## What to do
Reproduce all of the records below with every occurrence of "chart" changed to "graph" and nothing else altered.

(Figure understanding tasks)
########

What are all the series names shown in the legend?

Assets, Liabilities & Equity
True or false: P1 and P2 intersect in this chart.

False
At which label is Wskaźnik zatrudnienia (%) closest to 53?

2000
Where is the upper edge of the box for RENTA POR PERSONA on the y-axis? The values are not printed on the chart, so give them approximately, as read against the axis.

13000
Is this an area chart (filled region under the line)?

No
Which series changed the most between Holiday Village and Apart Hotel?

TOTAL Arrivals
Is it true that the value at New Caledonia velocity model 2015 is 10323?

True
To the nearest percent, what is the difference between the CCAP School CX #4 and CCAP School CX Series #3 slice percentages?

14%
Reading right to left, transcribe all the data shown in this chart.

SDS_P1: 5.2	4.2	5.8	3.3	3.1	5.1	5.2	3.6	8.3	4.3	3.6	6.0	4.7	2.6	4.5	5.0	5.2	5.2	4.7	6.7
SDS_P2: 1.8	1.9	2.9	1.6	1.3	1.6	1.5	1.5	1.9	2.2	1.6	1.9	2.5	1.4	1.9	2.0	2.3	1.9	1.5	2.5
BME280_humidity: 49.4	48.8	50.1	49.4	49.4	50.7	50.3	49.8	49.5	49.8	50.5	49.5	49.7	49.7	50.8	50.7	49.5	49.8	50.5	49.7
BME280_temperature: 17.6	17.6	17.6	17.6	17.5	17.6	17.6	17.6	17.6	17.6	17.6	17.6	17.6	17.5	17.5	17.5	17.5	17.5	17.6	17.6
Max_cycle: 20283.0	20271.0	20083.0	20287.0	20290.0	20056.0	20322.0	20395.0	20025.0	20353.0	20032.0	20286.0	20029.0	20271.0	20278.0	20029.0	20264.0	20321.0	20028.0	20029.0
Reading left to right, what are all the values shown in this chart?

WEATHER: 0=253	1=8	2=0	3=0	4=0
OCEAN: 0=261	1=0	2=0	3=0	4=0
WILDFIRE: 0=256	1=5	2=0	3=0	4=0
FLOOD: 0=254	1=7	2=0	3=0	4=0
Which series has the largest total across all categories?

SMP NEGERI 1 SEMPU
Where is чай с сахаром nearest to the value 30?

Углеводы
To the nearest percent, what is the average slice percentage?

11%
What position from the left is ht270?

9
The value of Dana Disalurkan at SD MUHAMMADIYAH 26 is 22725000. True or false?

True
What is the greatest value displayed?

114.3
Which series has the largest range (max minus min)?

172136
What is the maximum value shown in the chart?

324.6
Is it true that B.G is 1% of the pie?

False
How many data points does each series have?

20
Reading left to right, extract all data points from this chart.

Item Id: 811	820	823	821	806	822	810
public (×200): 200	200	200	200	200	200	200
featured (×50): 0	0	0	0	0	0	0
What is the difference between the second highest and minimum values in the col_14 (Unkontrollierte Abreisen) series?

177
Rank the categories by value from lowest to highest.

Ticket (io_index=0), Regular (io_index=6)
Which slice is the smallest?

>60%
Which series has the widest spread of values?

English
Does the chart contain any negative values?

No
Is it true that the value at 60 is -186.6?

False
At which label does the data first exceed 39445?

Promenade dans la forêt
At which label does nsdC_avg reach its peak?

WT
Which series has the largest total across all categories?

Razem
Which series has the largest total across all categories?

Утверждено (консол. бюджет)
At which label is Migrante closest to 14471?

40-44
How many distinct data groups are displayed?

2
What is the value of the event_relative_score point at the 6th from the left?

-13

########

## Exercise answer
What are all the series names shown in the legend?

Assets, Liabilities & Equity
True or false: P1 and P2 intersect in this graph.

False
At which label is Wskaźnik zatrudnienia (%) closest to 53?

2000
Where is the upper edge of the box for RENTA POR PERSONA on the y-axis? The values are not printed on the graph, so give them approximately, as read against the axis.

13000
Is this an area graph (filled region under the line)?

No
Which series changed the most between Holiday Village and Apart Hotel?

TOTAL Arrivals
Is it true that the value at New Caledonia velocity model 2015 is 10323?

True
To the nearest percent, what is the difference between the CCAP School CX #4 and CCAP School CX Series #3 slice percentages?

14%
Reading right to left, transcribe all the data shown in this graph.

SDS_P1: 5.2	4.2	5.8	3.3	3.1	5.1	5.2	3.6	8.3	4.3	3.6	6.0	4.7	2.6	4.5	5.0	5.2	5.2	4.7	6.7
SDS_P2: 1.8	1.9	2.9	1.6	1.3	1.6	1.5	1.5	1.9	2.2	1.6	1.9	2.5	1.4	1.9	2.0	2.3	1.9	1.5	2.5
BME280_humidity: 49.4	48.8	50.1	49.4	49.4	50.7	50.3	49.8	49.5	49.8	50.5	49.5	49.7	49.7	50.8	50.7	49.5	49.8	50.5	49.7
BME280_temperature: 17.6	17.6	17.6	17.6	17.5	17.6	17.6	17.6	17.6	17.6	17.6	17.6	17.6	17.5	17.5	17.5	17.5	17.5	17.6	17.6
Max_cycle: 20283.0	20271.0	20083.0	20287.0	20290.0	20056.0	20322.0	20395.0	20025.0	20353.0	20032.0	20286.0	20029.0	20271.0	20278.0	20029.0	20264.0	20321.0	20028.0	20029.0
Reading left to right, what are all the values shown in this graph?

WEATHER: 0=253	1=8	2=0	3=0	4=0
OCEAN: 0=261	1=0	2=0	3=0	4=0
WILDFIRE: 0=256	1=5	2=0	3=0	4=0
FLOOD: 0=254	1=7	2=0	3=0	4=0
Which series has the largest total across all categories?

SMP NEGERI 1 SEMPU
Where is чай с сахаром nearest to the value 30?

Углеводы
To the nearest percent, what is the average slice percentage?

11%
What position from the left is ht270?

9
The value of Dana Disalurkan at SD MUHAMMADIYAH 26 is 22725000. True or false?

True
What is the greatest value displayed?

114.3
Which series has the largest range (max minus min)?

172136
What is the maximum value shown in the graph?

324.6
Is it true that B.G is 1% of the pie?

False
How many data points does each series have?

20
Reading left to right, extract all data points from this graph.

Item Id: 811	820	823	821	806	822	810
public (×200): 200	200	200	200	200	200	200
featured (×50): 0	0	0	0	0	0	0
What is the difference between the second highest and minimum values in the col_14 (Unkontrollierte Abreisen) series?

177
Rank the categories by value from lowest to highest.

Ticket (io_index=0), Regular (io_index=6)
Which slice is the smallest?

>60%
Which series has the widest spread of values?

English
Does the graph contain any negative values?

No
Is it true that the value at 60 is -186.6?

False
At which label does the data first exceed 39445?

Promenade dans la forêt
At which label does nsdC_avg reach its peak?

WT
Which series has the largest total across all categories?

Razem
Which series has the largest total across all categories?

Утверждено (консол. бюджет)
At which label is Migrante closest to 14471?

40-44
How many distinct data groups are displayed?

2
What is the value of the event_relative_score point at the 6th from the left?

-13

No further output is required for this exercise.